Zuckerberg’s appearance in Washington, DC came in the aftermath of a data scandal involving a UK-based political data firm that improperly accessed data of millions of Facebook users. Pointing a finger at Facebook and asking, “How did this happen?” may feel cathartic, but it misses the larger point. This happened because the digital world in which we are now living continues to evolve faster than we have developed internationally accepted standards. This happened because, absent of such standards, evolution within the global regulatory and public policy realm has been unable to keep pace with the rapid advancement of technology.

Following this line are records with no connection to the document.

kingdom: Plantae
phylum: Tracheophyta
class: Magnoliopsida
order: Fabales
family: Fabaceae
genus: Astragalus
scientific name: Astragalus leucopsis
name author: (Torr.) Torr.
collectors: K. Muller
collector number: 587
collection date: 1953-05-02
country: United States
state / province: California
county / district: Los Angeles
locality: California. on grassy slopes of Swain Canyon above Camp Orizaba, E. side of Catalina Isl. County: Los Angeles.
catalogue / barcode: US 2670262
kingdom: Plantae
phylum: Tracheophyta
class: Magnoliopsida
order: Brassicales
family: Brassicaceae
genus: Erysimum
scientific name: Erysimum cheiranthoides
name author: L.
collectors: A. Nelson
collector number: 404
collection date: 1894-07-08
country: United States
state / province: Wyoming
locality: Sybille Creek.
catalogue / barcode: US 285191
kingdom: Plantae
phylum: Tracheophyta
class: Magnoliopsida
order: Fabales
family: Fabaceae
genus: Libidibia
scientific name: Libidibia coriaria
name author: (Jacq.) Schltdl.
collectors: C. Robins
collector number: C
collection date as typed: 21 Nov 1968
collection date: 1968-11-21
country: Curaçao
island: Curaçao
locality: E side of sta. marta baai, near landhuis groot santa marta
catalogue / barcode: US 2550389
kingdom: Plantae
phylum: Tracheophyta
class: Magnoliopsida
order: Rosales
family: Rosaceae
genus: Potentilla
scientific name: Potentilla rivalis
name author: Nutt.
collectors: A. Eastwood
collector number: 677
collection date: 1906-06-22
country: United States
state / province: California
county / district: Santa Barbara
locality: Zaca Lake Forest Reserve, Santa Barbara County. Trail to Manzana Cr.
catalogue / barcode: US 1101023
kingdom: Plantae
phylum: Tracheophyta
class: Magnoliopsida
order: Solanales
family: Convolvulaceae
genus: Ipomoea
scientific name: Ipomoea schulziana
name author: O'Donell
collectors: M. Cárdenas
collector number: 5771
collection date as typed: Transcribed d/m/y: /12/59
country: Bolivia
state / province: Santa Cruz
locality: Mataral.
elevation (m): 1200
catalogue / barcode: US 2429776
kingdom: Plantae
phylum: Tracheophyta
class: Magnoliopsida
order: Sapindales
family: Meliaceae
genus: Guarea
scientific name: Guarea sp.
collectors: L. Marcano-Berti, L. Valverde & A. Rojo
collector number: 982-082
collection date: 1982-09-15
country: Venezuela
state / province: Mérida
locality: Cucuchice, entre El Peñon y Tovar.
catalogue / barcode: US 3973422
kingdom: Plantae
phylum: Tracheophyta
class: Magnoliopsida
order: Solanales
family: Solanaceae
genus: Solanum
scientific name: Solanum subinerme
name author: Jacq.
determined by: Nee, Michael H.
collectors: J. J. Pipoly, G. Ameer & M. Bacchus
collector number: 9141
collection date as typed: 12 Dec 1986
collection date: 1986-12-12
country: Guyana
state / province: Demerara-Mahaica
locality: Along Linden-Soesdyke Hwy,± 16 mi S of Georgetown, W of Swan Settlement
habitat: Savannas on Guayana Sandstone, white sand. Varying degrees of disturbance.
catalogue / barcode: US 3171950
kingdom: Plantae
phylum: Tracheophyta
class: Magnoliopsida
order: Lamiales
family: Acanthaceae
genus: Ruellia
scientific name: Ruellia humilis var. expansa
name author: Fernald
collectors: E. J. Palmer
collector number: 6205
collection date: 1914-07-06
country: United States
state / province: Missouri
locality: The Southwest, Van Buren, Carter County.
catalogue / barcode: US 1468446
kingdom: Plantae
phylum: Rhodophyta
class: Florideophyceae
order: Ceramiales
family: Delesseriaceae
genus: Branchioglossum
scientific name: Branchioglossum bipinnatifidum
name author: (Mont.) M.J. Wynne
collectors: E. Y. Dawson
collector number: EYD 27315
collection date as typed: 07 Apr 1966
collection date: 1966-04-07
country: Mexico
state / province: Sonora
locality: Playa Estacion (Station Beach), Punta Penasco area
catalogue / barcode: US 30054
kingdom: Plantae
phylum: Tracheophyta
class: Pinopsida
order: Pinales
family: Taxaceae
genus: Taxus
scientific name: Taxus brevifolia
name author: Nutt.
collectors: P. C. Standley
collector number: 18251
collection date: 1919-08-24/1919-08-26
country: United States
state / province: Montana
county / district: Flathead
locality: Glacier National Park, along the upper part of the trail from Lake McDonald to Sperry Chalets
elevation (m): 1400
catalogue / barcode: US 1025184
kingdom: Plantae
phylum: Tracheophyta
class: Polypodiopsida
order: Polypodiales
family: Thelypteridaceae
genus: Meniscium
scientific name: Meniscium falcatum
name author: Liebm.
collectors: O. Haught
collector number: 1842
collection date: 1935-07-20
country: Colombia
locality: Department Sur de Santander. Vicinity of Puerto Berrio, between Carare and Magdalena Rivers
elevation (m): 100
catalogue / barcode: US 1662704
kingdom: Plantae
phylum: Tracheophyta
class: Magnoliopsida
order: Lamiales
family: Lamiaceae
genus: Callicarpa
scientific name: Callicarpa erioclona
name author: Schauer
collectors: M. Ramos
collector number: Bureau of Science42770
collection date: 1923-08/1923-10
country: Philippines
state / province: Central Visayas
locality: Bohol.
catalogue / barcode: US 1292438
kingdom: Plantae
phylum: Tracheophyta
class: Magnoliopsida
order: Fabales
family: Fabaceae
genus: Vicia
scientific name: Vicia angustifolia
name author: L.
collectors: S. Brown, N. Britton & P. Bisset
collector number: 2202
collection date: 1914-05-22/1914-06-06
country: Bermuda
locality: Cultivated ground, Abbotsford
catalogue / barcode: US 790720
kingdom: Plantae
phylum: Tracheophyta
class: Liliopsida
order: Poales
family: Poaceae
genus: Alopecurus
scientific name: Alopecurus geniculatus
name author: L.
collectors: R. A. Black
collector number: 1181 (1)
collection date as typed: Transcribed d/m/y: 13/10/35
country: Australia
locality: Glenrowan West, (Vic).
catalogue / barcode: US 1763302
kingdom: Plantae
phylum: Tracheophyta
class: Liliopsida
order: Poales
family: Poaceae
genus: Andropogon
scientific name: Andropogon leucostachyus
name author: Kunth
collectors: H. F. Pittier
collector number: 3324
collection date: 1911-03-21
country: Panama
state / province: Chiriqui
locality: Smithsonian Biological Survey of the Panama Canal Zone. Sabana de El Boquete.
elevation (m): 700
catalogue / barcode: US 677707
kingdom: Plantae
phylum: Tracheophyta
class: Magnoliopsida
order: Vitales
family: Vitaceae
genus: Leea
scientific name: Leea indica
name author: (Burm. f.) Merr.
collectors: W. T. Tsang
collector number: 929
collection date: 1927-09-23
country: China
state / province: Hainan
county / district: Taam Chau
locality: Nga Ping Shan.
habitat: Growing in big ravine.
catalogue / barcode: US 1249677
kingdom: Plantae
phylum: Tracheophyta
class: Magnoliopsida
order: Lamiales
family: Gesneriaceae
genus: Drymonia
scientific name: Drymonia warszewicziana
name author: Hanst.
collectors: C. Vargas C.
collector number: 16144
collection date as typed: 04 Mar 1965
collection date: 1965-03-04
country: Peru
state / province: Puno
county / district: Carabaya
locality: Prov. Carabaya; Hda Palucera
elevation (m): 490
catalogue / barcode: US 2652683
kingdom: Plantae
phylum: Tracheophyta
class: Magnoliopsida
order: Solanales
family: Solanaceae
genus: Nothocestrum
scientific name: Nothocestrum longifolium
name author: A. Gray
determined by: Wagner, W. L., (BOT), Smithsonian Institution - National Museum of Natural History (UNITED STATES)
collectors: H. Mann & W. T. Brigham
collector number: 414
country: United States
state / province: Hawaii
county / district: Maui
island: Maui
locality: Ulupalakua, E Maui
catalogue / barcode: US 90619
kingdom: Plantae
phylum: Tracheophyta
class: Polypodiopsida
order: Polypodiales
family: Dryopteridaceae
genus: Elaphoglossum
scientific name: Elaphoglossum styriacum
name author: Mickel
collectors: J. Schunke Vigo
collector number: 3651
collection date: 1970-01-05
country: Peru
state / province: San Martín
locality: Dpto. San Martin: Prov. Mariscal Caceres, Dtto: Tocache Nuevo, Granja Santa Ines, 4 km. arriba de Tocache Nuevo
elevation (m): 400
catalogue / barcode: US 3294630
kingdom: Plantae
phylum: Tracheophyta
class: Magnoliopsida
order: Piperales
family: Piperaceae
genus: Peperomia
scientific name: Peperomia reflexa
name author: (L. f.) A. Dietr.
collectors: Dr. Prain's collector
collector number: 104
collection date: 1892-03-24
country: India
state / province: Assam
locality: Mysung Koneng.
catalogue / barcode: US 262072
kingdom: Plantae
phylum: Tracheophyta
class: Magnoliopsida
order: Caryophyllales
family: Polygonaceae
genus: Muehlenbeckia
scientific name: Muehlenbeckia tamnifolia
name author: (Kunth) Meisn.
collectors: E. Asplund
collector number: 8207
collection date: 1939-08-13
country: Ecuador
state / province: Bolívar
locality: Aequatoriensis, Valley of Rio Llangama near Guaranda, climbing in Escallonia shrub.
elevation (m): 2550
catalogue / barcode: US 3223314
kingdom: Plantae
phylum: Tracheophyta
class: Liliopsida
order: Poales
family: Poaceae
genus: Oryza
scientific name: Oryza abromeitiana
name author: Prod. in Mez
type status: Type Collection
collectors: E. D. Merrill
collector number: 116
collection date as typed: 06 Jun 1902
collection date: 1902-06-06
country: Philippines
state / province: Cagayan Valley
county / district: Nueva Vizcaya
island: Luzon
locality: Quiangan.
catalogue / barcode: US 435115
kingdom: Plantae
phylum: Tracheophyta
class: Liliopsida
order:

During his testimony, Zuckerberg admitted mistakes, accepted responsibility, and promised to do better—and then was grilled about many of those mistakes and the path forward. While Facebook has pledged expanded efforts to protect its users’ data, including giving users a better understanding of which apps can access their data and providing developers less access to data without users’ expressed consent, the revised approach going forward should not be Facebook’s responsibility alone. We, as individuals, have to accept some responsibility, too. In an odd sort of way, people have become data-driven companies in their own right. We must be proactive in the protection of our personal information, profiles, data and privacy rights.
The urgent need for sound data protection has reached new heights globally thanks to the arrival of the long-anticipated General Data Protection Regulation (GDPR), which is now in effect. ISACA research conducted in the weeks leading up to the deadline shows that prioritizing GDPR compliance among other business priorities is among the leading challenges that organizations face. While balancing enterprise priorities amid a disruptive and fast-evolving technology landscape is no easy task, protecting customers’ personal information – whether mandated by GDPR or otherwise – must be a priority, and therefore not relegated to being treated as a secondary consideration.
Data is the new air, and leveraging its positive potential is essential to catalyze innovation, progress, and to create new value. To inspire assurance and confidence that the appropriate data protection efforts are in place, implementation of more rigorous and robust information/data governance is not an option; it has become a must. We may also need consensus-based standards to shape the right governance environment, ultimately making it easier to comply with any new policies and regulations that will come forward in the future. Without these conditions in place and lacking a collective commitment to collaboration, breathing this new air will become far more difficult.